課題 1. 台湾総統選挙の記事で、頼が14日に報道陣の前で台湾の人々に感謝を述べた理由を、本人の発言に基づいて1〜2文で説明せよ。
課題 2. 台湾総統選挙の記事を、最後の文の後から書き継げ。

本文抜粋.
· · ·
「台湾の民主主義に新たなページを刻んでくれた台湾の人々に感謝したい。台湾は、これからも世界中の民主主義国家と肩を並べて歩んでいく」と頼は14日に報道陣に述べた。
頼は、中国との関係強化を主張する国民党と台湾民衆党の2党と対決し、勝利した。今回の選挙の投票率は70%を超え、1950万人以上の有権者が13日に投票したが、民進党の副総裁である頼は全体の約40%の約559万票を獲得した。
国民党の侯友宜候補は約33.5%を獲得し、民衆党の柯文済候補は約26.5%を獲得した。この2党は一時期、提携を協議したが話し合いは決裂していた。
次期総統に選出された頼は、1959年に台北の新北市の炭鉱労働者の息子として生まれ、国立台湾大学と国立成功大学で医学を学んだ後、ハーバード大学で公衆衛生学の修士号を取得した。彼は腎臓専門医として働いた後に98年に台南市から国会議員に当選し、2010に台南市長に就任していた。
· · ·
対象エントリー.
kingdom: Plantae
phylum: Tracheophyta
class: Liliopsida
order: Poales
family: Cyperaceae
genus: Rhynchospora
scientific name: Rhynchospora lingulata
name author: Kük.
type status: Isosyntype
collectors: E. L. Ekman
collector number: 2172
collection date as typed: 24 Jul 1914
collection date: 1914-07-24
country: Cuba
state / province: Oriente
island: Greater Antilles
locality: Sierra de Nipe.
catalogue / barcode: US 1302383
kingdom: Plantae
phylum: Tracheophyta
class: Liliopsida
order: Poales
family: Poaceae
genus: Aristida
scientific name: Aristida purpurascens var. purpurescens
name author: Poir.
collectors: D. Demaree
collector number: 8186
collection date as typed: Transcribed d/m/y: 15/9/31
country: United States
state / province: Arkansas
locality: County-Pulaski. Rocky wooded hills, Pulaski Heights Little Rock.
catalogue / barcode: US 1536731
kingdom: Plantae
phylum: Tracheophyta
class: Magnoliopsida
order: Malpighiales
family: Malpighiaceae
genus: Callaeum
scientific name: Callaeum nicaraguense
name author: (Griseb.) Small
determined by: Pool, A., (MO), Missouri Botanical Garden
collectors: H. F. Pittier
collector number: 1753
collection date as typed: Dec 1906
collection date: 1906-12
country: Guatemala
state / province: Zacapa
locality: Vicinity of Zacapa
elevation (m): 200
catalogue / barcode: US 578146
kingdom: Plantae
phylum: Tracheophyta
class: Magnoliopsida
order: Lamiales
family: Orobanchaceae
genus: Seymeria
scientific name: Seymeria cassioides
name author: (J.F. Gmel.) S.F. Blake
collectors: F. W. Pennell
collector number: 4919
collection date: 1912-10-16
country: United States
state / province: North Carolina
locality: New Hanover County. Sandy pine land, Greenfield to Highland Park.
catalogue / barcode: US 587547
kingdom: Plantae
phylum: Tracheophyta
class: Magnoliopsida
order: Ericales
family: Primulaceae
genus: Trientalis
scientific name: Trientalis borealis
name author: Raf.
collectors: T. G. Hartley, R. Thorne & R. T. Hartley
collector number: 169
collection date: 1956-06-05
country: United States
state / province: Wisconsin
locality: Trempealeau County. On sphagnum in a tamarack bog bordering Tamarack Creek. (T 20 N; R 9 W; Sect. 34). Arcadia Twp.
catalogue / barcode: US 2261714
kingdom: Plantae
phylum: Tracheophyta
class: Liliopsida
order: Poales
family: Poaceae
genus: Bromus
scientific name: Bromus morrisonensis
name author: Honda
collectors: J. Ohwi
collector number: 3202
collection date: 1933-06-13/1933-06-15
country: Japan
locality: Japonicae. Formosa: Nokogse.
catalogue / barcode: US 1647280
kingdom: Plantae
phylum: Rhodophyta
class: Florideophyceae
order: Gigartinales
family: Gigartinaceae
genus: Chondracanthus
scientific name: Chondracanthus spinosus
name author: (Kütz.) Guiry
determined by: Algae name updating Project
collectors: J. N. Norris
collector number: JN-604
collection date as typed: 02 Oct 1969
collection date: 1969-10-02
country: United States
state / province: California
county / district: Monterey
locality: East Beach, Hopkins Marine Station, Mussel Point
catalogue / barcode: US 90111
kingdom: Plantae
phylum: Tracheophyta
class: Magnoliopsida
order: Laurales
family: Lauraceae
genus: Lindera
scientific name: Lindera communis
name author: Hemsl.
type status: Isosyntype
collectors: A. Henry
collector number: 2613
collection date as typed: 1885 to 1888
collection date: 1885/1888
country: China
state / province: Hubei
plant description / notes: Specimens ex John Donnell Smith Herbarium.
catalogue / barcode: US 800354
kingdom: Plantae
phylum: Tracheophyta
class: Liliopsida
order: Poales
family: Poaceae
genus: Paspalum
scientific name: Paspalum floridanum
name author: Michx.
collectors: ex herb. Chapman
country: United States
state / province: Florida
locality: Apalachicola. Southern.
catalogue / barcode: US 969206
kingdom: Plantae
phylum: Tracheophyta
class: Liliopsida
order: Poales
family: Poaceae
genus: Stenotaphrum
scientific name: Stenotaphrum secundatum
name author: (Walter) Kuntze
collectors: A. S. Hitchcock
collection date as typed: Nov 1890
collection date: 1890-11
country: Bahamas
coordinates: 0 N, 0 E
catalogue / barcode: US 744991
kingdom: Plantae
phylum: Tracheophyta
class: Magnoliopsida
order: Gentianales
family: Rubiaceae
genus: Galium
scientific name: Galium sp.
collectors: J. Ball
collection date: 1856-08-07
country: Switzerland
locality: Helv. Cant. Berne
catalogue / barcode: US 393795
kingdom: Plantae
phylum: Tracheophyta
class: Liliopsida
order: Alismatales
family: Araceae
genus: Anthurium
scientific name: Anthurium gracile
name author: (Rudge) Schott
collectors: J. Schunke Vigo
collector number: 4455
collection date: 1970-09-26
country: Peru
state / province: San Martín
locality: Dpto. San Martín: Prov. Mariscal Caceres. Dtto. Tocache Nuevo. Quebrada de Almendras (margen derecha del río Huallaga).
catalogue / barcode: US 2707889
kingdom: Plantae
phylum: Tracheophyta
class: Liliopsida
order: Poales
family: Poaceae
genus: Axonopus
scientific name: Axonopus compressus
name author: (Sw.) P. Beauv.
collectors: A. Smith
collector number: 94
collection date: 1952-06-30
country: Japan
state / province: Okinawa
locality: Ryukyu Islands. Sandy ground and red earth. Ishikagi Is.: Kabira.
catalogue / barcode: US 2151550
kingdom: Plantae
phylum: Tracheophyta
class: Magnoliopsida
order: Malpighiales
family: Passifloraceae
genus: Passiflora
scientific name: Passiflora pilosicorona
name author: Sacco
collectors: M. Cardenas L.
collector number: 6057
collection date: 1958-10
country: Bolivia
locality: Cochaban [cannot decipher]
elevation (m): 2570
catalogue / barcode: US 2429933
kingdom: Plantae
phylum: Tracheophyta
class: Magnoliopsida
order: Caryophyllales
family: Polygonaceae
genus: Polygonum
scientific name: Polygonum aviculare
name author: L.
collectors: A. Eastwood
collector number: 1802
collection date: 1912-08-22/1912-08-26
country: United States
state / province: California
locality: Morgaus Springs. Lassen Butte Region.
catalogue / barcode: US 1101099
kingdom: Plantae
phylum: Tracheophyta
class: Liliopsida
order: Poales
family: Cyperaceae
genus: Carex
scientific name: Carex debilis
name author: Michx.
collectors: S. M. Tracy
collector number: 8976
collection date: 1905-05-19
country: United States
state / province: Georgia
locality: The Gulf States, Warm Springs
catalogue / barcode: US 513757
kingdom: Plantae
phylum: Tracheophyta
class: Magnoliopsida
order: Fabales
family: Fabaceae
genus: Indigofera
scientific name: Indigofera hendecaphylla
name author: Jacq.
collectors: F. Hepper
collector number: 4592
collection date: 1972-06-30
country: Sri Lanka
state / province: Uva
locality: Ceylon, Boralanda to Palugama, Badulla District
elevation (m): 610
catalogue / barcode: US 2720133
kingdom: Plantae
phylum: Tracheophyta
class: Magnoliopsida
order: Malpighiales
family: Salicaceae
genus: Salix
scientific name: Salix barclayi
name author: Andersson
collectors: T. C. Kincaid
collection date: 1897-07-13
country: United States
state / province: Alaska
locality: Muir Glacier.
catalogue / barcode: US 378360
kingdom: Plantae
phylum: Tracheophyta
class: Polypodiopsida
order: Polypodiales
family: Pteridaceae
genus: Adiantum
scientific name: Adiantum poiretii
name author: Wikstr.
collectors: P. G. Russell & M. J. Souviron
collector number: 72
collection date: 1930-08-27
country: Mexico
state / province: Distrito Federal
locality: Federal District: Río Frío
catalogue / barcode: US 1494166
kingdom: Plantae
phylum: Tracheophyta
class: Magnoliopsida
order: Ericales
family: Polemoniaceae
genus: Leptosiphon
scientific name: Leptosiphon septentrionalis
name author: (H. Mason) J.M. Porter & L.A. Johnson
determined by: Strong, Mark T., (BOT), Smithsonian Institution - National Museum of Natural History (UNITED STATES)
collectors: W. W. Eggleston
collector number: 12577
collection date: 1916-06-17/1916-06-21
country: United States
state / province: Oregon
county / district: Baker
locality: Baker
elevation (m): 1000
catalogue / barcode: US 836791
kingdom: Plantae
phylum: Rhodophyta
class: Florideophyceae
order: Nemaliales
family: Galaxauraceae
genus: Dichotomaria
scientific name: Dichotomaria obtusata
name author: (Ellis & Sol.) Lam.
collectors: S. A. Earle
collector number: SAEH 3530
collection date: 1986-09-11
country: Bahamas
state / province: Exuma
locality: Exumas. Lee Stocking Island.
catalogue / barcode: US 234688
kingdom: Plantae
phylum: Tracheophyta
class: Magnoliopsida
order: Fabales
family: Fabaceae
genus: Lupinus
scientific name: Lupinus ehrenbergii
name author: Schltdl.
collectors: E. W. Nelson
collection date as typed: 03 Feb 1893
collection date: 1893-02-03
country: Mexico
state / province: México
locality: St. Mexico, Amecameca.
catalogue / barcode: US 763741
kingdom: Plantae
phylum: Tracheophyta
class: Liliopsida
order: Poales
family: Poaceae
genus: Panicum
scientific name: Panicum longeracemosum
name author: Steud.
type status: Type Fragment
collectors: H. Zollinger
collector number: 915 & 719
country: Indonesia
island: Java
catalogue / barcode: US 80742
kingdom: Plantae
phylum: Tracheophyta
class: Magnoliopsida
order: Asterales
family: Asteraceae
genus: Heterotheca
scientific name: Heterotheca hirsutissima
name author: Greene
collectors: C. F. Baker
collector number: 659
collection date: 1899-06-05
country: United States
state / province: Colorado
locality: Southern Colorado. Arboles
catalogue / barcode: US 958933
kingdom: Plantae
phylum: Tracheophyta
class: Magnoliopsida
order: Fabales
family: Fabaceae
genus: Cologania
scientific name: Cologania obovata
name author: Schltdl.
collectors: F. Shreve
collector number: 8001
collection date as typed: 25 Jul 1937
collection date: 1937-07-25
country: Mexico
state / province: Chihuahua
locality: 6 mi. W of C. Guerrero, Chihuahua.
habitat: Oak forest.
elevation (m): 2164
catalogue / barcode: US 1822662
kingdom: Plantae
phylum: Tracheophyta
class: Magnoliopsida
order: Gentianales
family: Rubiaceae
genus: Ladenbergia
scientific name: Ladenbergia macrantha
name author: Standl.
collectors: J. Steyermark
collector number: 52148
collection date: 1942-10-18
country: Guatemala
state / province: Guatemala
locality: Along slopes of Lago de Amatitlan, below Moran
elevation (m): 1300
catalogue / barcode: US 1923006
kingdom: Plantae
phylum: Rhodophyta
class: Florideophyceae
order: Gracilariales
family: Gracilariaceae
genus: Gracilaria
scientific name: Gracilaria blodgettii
· · ·
解答 1. 台湾の人々が、台湾の民主主義に新たなページを刻んでくれたからである。頼はそのうえで、台湾は今後も世界中の民主主義国家と肩を並べて歩んでいくと述べた。

解答 2.
頼はその後、2017年から2019年にかけて蔡英文総統の下で行政院長(首相)を務め、2020年からの2期目の蔡政権で副総統を務めた。台湾の主権的地位の断固たる擁護者としての評判を高めてきた彼は、5月に退任する蔡現総統の後を継いで総統に就任する。
ライバルの2人の候補者が中国寄りの姿勢を示す一方で、頼は、台湾が経済成長において中国に過度に依存しないよう、国際貿易を促進する経済政策を打ち出した。
今回の選挙結果は、台湾以外にも広く影響をおよぼす見通しだ。中国は、台湾を自国の領土の一部とみなし、中国との「再統一」を長年主張しており、その目的を達成するための武力行使の可能性も排除していない。このことは、米中の対立の一因ともなっている。
中国は選挙結果に不快感
中国政府で台湾政策を担当する国務院台湾事務弁公室は、13日の選挙結果を受けて、民進党は台湾の主流な民意を代表することはできず、頼の勝利が状況を変えることはないと表明した。また、選挙の数時間前に中国の国防省は、人民解放軍は独立に向けたいかなる動きも「粉砕する」と述べた。中国はこれまで度々、頼を「危険な分離主義者」と評し、台湾の有権者に「正しい選択」をするよう呼びかけていた。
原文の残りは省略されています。